Duvido que não tenha grana no meio disso.A propósito, sabe qual a melhor coisa que pode ocorrer pra um político, aind mais em tempo de eleição? Um desastre ambiental. E melhor ainda se for em ano eleitoral. Assim ele pode contratar a porra toda em caráter emergencial, dispensando licitação e botando as empresas dos chegados pra trabalhar. E no final restam os cofres públicos vazios, enquanto os dele cheios em virtude das participações nos lucros dos chegados, lógico.
E ainda vai posar de salvador da pátria.Bem, acho que já falei até demais…
Jojó da Babá Reply:
fevereiro 3rd, 2010 at 14:00@Mutante e @Adiel, obrigado por me comprovar que não prego pra uma assembléia de surdos.
Estes posts eu faço muito pra desbafar, mas muito também pra ver o que nego pensa.

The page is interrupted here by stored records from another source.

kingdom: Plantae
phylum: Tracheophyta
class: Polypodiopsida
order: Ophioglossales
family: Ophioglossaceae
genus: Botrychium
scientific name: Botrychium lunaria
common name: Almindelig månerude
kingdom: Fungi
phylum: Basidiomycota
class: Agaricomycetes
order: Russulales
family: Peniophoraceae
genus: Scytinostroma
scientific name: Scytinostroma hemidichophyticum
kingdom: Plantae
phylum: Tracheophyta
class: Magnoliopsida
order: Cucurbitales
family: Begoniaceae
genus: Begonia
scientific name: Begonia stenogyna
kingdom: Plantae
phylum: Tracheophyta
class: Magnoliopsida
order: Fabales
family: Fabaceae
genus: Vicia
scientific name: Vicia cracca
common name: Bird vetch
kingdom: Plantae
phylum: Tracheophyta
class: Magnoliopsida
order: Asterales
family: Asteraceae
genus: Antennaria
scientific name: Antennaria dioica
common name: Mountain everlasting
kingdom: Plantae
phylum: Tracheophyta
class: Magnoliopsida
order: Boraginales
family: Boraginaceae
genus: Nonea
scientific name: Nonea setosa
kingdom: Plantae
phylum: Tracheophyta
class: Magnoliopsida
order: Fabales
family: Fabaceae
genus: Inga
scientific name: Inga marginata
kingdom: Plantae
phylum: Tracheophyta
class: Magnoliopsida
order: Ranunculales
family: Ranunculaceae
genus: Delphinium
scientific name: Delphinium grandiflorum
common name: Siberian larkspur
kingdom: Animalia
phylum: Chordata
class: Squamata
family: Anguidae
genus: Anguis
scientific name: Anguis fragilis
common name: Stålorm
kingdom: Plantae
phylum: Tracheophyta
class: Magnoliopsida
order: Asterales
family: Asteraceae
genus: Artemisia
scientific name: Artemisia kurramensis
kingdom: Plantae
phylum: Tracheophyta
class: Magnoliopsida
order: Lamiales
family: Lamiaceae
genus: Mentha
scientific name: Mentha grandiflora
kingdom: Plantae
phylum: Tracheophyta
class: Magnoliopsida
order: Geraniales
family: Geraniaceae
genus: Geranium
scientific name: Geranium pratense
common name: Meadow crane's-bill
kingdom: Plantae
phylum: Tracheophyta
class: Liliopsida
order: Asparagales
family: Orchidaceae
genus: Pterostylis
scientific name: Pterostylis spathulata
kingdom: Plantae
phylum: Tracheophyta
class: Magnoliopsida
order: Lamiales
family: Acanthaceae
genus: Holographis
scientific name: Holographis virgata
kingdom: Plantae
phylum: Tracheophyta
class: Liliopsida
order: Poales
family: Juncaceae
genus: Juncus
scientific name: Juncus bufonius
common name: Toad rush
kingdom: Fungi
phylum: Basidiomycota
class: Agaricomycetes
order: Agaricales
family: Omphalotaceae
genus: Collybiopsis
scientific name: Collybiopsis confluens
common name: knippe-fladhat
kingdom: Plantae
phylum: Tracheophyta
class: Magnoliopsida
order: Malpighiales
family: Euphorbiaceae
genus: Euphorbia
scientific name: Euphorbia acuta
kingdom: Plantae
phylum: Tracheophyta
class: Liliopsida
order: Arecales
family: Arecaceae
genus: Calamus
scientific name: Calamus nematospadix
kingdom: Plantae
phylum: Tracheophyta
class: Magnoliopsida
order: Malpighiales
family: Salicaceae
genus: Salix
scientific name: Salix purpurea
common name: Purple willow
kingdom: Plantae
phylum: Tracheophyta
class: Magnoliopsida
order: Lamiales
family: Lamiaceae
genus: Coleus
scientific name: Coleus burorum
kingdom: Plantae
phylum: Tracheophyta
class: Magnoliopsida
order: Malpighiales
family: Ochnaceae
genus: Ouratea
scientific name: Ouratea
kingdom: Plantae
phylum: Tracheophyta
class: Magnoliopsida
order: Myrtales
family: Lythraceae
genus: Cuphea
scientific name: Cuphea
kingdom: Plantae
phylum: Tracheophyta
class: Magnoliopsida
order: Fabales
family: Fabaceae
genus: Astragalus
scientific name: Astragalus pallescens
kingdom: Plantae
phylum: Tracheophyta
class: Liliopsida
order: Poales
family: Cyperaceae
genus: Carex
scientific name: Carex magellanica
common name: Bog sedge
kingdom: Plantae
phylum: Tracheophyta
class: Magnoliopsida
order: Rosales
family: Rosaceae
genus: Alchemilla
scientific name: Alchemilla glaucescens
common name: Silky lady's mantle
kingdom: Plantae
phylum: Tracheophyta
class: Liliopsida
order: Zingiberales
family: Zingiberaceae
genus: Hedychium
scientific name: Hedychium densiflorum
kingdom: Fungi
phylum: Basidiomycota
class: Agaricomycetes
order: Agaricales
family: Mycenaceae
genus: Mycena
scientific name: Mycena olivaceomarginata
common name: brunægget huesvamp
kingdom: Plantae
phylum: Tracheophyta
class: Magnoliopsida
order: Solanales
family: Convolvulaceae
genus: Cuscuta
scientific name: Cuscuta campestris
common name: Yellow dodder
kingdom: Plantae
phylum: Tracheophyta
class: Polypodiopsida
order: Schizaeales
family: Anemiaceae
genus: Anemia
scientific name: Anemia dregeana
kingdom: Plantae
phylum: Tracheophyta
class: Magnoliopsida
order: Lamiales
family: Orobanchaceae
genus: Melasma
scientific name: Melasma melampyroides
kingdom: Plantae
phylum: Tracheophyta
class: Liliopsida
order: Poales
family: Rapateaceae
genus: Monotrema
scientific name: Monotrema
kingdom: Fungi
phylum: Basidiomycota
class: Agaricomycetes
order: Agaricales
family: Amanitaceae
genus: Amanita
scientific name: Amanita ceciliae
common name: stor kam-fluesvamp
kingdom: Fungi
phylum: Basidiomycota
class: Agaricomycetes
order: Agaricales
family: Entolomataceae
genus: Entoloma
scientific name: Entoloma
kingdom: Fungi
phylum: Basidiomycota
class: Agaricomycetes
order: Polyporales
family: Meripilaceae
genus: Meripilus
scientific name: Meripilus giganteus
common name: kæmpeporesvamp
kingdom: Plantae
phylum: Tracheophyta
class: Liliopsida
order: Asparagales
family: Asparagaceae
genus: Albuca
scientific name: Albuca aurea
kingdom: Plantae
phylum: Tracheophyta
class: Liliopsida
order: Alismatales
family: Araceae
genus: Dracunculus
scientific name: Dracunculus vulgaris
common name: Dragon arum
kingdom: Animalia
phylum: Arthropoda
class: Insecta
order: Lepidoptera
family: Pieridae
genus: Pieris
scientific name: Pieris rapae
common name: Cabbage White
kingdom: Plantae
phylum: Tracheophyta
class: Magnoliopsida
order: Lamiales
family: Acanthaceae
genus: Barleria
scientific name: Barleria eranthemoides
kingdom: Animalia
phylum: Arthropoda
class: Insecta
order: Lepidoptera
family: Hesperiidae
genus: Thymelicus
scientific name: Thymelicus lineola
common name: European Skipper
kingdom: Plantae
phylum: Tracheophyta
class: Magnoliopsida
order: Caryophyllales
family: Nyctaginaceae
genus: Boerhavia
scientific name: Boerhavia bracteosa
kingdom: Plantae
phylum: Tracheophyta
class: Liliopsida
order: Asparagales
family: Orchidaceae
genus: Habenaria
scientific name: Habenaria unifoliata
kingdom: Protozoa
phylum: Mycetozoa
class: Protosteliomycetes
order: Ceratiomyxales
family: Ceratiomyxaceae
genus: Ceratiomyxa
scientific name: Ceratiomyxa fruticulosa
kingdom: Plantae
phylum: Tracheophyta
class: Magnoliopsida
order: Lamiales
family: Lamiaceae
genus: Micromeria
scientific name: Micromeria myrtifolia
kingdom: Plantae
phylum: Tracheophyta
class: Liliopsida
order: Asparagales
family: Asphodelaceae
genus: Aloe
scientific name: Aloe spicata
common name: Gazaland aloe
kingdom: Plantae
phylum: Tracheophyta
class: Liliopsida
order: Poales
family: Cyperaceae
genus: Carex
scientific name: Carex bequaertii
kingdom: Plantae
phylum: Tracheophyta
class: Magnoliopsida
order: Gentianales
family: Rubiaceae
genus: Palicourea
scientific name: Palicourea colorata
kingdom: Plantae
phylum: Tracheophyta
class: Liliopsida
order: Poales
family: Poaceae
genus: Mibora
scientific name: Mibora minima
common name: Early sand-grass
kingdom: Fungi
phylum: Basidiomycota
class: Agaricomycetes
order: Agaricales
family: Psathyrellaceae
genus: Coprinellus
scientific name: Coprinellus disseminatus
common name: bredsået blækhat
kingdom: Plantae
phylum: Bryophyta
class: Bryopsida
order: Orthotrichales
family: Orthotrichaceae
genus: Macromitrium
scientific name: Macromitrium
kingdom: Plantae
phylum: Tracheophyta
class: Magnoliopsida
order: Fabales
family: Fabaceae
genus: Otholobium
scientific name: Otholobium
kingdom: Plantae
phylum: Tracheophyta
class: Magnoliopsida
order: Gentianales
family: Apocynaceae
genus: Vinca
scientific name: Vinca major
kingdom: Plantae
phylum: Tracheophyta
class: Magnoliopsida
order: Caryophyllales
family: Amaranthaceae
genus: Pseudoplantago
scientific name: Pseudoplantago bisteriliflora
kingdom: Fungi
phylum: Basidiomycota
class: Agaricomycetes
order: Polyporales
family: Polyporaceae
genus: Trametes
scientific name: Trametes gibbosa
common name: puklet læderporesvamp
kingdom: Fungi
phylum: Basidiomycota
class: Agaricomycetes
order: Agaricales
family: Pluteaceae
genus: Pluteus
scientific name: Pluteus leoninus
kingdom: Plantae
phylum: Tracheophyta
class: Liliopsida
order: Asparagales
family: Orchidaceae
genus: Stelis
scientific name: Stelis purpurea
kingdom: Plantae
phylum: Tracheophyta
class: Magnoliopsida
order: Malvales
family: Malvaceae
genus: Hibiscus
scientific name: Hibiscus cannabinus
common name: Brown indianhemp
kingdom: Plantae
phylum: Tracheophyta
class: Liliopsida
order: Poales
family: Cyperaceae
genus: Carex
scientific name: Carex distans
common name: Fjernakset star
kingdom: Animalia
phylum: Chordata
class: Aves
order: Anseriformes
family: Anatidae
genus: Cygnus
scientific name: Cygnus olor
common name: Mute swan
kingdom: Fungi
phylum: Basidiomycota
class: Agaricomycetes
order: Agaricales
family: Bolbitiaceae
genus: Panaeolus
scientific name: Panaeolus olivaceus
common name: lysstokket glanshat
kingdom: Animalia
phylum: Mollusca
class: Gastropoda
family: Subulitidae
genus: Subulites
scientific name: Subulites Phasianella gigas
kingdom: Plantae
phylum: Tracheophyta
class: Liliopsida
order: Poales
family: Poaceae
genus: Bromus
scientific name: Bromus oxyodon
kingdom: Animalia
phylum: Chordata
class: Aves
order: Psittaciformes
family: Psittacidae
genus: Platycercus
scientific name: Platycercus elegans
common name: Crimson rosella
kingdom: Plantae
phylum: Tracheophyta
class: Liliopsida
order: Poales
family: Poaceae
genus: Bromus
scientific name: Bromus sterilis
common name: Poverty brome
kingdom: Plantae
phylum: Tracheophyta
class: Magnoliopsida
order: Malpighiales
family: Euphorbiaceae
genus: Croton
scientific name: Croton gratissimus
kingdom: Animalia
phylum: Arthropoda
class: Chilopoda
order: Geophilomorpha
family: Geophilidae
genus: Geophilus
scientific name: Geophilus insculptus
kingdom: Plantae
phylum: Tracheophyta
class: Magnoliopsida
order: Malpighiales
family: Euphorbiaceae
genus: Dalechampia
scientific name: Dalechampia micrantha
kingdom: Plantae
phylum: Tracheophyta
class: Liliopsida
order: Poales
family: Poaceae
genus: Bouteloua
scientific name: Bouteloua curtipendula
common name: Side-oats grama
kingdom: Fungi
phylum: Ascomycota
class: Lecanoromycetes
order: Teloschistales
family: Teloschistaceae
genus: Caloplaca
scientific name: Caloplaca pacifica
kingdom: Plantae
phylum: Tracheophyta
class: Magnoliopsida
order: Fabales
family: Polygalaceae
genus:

Pq parece que todo mundo pensa igual e as vozes discordantes têm medo de se expor.
Traduzindo: dou minha cara pra bater pra ver vocês dando também. É bom saber que não tô sozinho.














Jojó da Babá Reply:
fevereiro 2nd, 2010 at 14:31
@Leo Baiano, jovem haitiano de 22 anos: comprei um pra você, Leo Baiano.